- _Extracted data_
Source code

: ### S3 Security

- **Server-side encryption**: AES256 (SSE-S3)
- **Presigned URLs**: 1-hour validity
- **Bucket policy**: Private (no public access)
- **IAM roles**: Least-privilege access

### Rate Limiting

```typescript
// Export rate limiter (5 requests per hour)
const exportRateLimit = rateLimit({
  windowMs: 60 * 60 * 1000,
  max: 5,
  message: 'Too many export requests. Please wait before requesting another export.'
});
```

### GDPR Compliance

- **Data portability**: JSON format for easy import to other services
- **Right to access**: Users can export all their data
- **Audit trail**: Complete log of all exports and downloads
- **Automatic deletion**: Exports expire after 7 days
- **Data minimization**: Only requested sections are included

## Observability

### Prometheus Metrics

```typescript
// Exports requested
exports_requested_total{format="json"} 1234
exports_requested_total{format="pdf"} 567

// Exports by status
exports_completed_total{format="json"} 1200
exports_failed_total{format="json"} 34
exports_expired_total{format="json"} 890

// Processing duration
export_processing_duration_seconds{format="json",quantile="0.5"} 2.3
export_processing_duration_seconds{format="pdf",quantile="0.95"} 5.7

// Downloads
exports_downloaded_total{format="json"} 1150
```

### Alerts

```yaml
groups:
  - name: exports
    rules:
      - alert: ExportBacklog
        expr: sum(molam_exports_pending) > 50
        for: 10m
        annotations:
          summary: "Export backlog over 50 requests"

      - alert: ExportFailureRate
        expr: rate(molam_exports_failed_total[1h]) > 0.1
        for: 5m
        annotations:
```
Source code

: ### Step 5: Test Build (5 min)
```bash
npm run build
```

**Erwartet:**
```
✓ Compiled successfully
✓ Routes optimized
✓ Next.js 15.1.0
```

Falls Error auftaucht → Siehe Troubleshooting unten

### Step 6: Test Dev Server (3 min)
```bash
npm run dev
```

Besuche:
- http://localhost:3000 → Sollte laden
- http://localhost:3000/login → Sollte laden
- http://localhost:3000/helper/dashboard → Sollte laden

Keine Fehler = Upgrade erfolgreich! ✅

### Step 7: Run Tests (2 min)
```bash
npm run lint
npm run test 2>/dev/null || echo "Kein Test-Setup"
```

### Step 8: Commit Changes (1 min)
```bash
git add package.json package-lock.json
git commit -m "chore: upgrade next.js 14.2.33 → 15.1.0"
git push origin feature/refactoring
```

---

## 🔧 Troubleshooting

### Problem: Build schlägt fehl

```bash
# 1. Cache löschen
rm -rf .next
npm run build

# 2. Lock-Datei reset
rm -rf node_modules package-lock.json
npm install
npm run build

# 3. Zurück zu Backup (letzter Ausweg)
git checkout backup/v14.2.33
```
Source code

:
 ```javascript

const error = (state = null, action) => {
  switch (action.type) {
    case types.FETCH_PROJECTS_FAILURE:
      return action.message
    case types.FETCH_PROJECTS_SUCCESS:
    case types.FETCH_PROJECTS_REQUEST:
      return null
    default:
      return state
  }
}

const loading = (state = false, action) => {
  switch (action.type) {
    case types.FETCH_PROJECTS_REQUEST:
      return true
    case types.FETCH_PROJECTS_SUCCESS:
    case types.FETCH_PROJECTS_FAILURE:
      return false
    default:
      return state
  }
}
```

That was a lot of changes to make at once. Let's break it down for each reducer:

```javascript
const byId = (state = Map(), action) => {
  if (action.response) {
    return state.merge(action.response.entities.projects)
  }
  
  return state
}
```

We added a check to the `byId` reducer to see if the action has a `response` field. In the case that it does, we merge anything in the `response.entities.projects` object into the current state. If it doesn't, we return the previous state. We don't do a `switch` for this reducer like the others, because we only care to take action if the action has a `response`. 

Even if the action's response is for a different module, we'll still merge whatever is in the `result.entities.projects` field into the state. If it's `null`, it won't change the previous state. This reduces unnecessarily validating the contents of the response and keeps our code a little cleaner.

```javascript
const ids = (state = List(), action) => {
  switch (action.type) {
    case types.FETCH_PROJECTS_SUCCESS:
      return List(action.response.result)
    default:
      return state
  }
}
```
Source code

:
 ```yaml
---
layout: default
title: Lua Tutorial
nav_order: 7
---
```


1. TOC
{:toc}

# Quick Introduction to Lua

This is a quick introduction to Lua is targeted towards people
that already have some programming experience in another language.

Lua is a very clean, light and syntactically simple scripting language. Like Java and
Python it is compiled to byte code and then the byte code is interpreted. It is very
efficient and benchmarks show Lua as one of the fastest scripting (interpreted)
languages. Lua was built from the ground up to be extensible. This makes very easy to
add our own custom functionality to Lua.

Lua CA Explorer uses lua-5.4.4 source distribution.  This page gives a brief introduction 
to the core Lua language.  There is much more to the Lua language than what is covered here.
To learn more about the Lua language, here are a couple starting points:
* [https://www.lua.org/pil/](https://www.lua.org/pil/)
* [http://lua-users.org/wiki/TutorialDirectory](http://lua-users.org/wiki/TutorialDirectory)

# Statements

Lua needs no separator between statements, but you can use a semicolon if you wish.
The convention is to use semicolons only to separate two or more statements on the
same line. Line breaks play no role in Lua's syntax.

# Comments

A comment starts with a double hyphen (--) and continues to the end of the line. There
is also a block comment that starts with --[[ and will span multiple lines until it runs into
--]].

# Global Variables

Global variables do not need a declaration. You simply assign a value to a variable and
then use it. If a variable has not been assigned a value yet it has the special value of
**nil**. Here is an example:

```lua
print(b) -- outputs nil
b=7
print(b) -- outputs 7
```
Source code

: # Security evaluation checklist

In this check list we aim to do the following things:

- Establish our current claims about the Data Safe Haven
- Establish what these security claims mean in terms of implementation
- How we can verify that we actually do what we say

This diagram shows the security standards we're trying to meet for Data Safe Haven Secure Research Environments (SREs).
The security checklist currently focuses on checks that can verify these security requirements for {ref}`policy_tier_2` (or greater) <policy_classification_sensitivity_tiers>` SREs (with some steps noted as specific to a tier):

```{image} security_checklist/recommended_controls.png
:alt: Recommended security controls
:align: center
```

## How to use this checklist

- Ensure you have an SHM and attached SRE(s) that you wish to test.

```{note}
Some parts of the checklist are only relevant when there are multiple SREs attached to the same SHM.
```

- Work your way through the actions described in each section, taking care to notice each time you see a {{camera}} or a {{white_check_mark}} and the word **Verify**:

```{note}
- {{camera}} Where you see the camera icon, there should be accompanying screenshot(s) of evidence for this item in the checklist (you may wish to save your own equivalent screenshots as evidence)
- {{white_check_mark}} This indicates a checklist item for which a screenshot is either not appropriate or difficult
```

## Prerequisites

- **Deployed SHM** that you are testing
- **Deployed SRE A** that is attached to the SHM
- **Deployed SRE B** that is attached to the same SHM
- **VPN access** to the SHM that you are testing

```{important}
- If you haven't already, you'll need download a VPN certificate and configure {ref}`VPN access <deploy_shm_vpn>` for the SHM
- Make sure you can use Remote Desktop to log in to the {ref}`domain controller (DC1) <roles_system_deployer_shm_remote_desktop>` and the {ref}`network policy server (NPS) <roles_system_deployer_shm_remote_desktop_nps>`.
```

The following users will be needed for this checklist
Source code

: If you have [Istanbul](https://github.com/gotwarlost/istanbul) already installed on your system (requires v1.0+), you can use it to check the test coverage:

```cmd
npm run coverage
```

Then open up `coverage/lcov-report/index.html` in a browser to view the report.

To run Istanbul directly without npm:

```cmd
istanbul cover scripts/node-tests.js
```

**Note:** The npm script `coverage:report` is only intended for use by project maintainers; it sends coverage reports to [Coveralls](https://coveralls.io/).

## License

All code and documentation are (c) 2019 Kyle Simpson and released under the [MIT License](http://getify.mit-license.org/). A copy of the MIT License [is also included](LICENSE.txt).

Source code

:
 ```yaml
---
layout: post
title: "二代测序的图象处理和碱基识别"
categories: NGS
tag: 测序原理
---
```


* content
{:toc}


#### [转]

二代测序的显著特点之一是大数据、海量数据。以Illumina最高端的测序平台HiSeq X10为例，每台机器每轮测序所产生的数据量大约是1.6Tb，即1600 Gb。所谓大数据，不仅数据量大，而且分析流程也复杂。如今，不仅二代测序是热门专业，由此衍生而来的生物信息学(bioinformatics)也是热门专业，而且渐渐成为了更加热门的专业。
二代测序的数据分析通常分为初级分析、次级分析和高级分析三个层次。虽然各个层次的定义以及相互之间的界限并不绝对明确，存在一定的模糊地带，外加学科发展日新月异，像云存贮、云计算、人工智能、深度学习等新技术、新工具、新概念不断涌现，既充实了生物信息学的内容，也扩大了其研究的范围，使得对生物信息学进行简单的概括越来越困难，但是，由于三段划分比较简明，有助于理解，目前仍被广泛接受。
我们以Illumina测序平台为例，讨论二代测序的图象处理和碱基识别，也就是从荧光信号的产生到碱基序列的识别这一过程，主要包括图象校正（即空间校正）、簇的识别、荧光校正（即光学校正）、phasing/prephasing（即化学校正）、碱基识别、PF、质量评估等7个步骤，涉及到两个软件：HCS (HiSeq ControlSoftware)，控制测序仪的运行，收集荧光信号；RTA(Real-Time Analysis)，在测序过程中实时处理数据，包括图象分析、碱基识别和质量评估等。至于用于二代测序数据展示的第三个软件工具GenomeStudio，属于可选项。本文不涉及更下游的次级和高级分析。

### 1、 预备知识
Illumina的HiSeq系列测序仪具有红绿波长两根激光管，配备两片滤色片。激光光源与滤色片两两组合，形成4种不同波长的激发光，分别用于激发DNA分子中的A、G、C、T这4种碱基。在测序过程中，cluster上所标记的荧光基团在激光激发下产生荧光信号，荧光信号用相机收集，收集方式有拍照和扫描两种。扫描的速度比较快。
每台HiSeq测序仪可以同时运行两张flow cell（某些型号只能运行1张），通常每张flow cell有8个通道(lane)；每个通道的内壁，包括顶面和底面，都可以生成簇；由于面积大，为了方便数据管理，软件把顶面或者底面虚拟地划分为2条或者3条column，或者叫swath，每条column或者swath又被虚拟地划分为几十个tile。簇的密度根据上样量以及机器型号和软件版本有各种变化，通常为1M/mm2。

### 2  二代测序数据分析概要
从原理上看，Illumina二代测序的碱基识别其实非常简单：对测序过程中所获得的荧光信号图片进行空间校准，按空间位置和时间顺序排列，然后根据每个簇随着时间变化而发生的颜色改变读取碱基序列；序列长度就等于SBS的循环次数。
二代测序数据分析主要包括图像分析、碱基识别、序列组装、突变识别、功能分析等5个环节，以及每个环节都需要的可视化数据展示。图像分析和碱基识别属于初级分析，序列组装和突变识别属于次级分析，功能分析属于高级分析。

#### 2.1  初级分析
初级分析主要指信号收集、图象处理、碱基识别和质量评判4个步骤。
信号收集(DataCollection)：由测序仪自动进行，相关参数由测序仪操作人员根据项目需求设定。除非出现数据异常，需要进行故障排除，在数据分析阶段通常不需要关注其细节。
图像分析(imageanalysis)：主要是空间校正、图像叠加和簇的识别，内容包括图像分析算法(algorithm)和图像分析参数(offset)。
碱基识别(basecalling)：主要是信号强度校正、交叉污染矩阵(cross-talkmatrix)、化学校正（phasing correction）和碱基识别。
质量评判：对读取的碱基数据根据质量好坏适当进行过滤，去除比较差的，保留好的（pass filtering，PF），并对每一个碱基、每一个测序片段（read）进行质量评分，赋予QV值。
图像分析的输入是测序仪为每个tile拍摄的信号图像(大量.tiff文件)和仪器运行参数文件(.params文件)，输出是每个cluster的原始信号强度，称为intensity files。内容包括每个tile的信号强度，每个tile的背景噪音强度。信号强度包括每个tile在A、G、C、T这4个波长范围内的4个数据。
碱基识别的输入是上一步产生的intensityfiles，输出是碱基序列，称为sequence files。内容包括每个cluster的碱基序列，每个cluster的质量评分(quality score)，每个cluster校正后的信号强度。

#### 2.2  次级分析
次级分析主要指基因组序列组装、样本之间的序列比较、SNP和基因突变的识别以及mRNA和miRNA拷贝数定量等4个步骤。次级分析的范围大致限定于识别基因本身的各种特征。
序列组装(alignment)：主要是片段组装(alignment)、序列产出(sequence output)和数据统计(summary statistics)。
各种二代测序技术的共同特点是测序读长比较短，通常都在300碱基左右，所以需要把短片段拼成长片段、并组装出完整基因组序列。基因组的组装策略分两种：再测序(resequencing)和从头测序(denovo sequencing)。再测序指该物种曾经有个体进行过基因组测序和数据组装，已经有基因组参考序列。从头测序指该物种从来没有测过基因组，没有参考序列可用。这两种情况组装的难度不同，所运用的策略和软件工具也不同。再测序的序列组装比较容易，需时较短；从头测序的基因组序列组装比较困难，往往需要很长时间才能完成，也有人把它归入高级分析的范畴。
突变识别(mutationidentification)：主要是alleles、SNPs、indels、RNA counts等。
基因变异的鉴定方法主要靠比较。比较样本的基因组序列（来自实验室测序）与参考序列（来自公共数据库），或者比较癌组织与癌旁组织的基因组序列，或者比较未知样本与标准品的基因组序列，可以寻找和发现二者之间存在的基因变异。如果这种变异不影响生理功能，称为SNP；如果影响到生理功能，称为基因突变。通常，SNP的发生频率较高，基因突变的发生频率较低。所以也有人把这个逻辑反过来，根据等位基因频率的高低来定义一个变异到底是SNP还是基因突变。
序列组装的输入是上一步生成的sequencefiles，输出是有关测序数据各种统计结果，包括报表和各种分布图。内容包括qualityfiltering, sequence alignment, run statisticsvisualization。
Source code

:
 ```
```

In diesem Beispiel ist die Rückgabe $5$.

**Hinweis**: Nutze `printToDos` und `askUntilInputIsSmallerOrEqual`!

- _What you will do_
Copy verbatim, from the listing above, each line from the one containing "- **Bucket policy**: Private" down to the one containing "### Problem: Build schlägt fehl", inclusive.

- _Solved exercise_
- **Bucket policy**: Private (no public access)
- **IAM roles**: Least-privilege access

### Rate Limiting

```typescript
// Export rate limiter (5 requests per hour)
const exportRateLimit = rateLimit({
  windowMs: 60 * 60 * 1000,
  max: 5,
  message: 'Too many export requests. Please wait before requesting another export.'
});
```

### GDPR Compliance

- **Data portability**: JSON format for easy import to other services
- **Right to access**: Users can export all their data
- **Audit trail**: Complete log of all exports and downloads
- **Automatic deletion**: Exports expire after 7 days
- **Data minimization**: Only requested sections are included

## Observability

### Prometheus Metrics

```typescript
// Exports requested
exports_requested_total{format="json"} 1234
exports_requested_total{format="pdf"} 567

// Exports by status
exports_completed_total{format="json"} 1200
exports_failed_total{format="json"} 34
exports_expired_total{format="json"} 890

// Processing duration
export_processing_duration_seconds{format="json",quantile="0.5"} 2.3
export_processing_duration_seconds{format="pdf",quantile="0.95"} 5.7

// Downloads
exports_downloaded_total{format="json"} 1150
```

### Alerts

```yaml
groups:
  - name: exports
    rules:
      - alert: ExportBacklog
        expr: sum(molam_exports_pending) > 50
        for: 10m
        annotations:
          summary: "Export backlog over 50 requests"

      - alert: ExportFailureRate
        expr: rate(molam_exports_failed_total[1h]) > 0.1
        for: 5m
        annotations:
```
Source code

: ### Step 5: Test Build (5 min)
```bash
npm run build
```

**Erwartet:**
```
✓ Compiled successfully
✓ Routes optimized
✓ Next.js 15.1.0
```

Falls Error auftaucht → Siehe Troubleshooting unten

### Step 6: Test Dev Server (3 min)
```bash
npm run dev
```

Besuche:
- http://localhost:3000 → Sollte laden
- http://localhost:3000/login → Sollte laden
- http://localhost:3000/helper/dashboard → Sollte laden

Keine Fehler = Upgrade erfolgreich! ✅

### Step 7: Run Tests (2 min)
```bash
npm run lint
npm run test 2>/dev/null || echo "Kein Test-Setup"
```

### Step 8: Commit Changes (1 min)
```bash
git add package.json package-lock.json
git commit -m "chore: upgrade next.js 14.2.33 → 15.1.0"
git push origin feature/refactoring
```

---

## 🔧 Troubleshooting

### Problem: Build schlägt fehl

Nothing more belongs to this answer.